最終回も同点が並ぶ接戦のなか、勝敗が決まりました。優勝者は東京・瑞穂町「栗原園」の鈴木敬済さん。
見事3年連続での優勝です。茶葉の生産から製造までを行っているという鈴木さんは「製造のために1日にお茶3リットルを飲むこともありますので自然と鍛えられます」と落ち着いた様子で話しました。
準優勝は「小原園」の小原宜義さん。第三位は東京都・西荻窪「清風園(せいふうえん)」の高橋淳一郎さん。高橋さんは大会に出場する目的として、「お店でお茶を審査するときとは違う緊張感があるので、この場で自分の”ねじを閉めなおす”つもりで受けています」と話しました。

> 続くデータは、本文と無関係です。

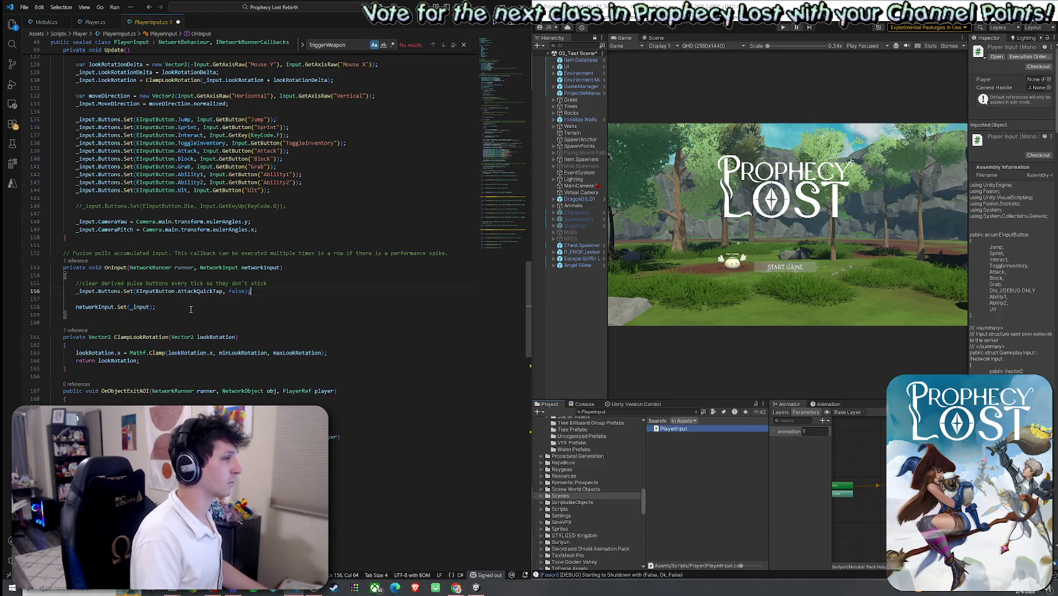
{"action": "key", "text": "Tab"}
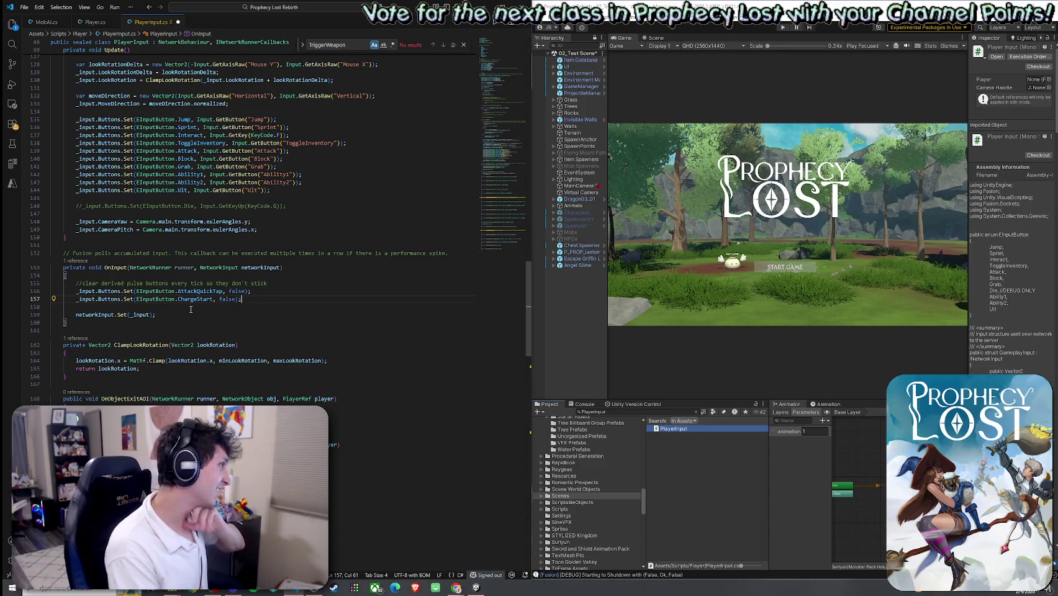
{"action": "key", "text": "Return"}
{"action": "key", "text": "Return"}
{"action": "type", "text": "//"}
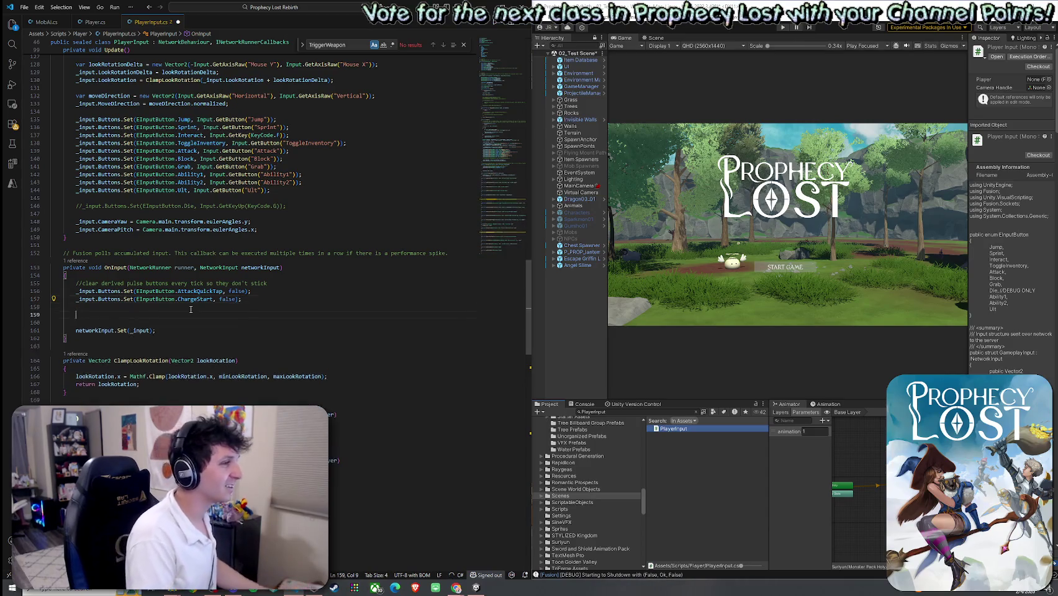
{"action": "type", "text": "C"}
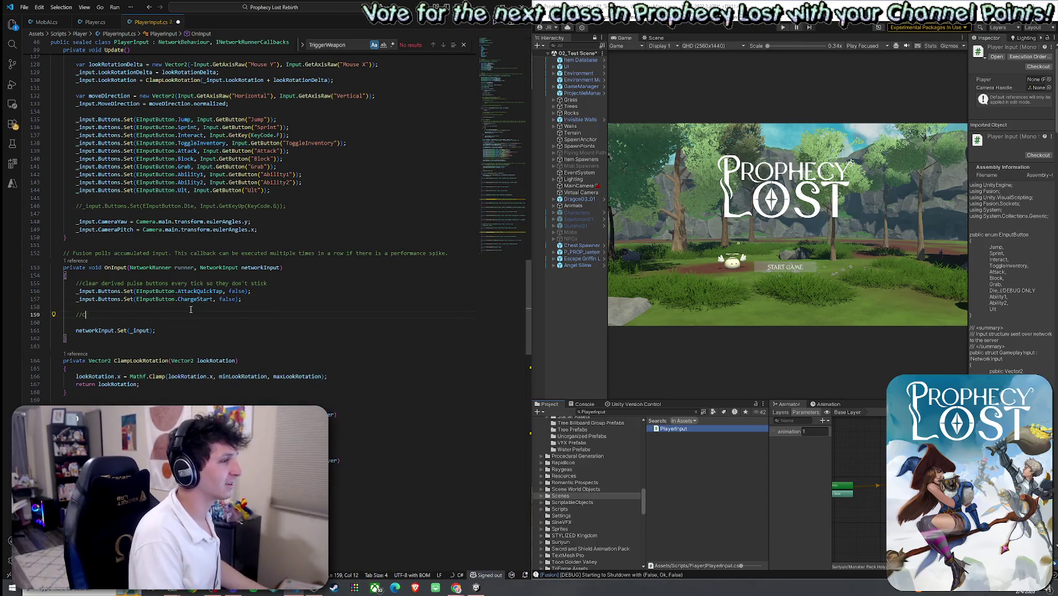
{"action": "type", "text": "urrent "}
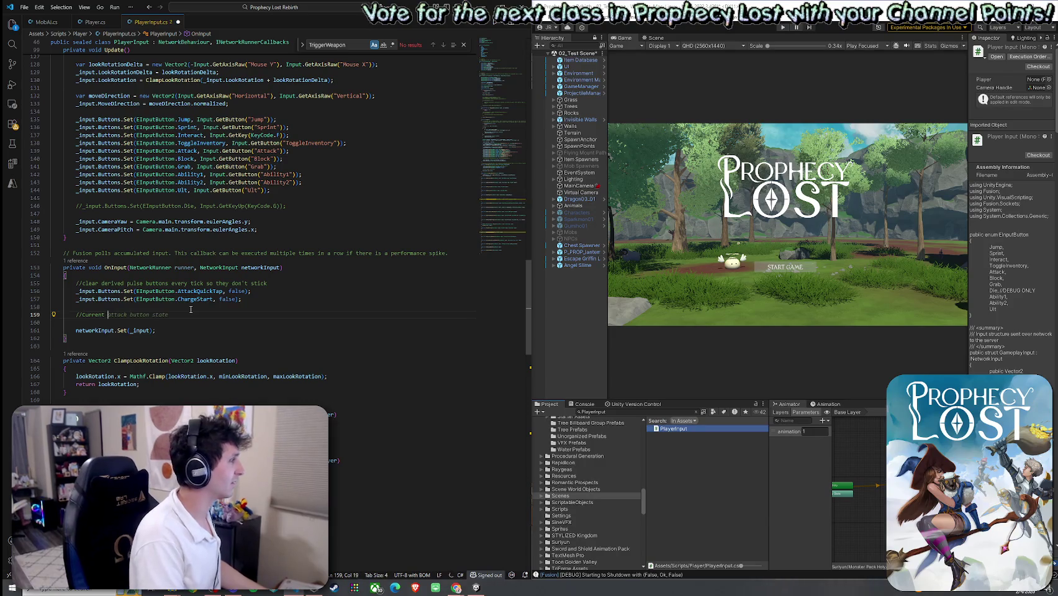
{"action": "type", "text": "\"Attack"}
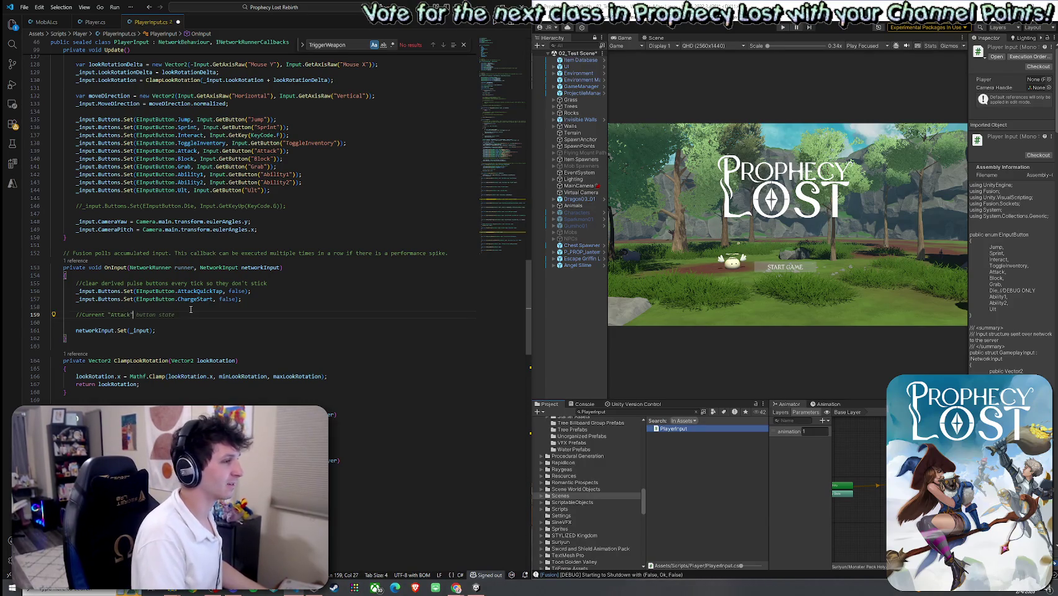
{"action": "type", "text": " is held"}
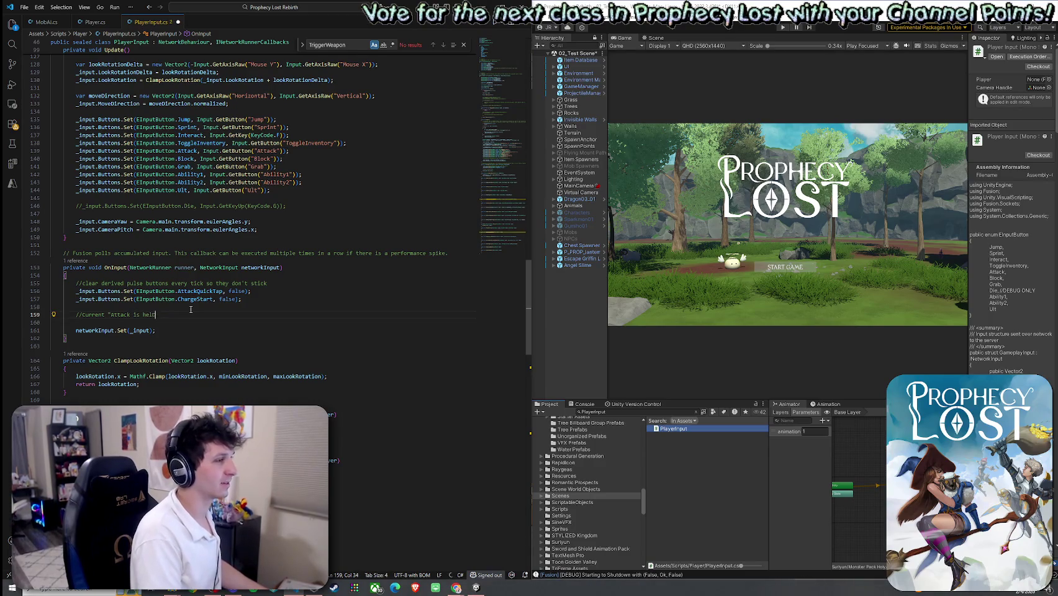
{"action": "type", "text": "\" state"}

第四位は鈴木智之さん。そして、初出場での健闘を称える「新芽賞」は小学生の君野隆乃佑くんが受賞しました。君野くんは一回戦から満点を叩き出す大人顔負けの活躍でした。
閉会式では東京都茶業青年団理事長の君野信太郎さんが登壇。
「このような機会で自分の技術に自信を付けてもらいたい。そして皆さんがおいしいと思うお茶を、お客様にしっかりとおすすめしてくださいね」とエールを送りました。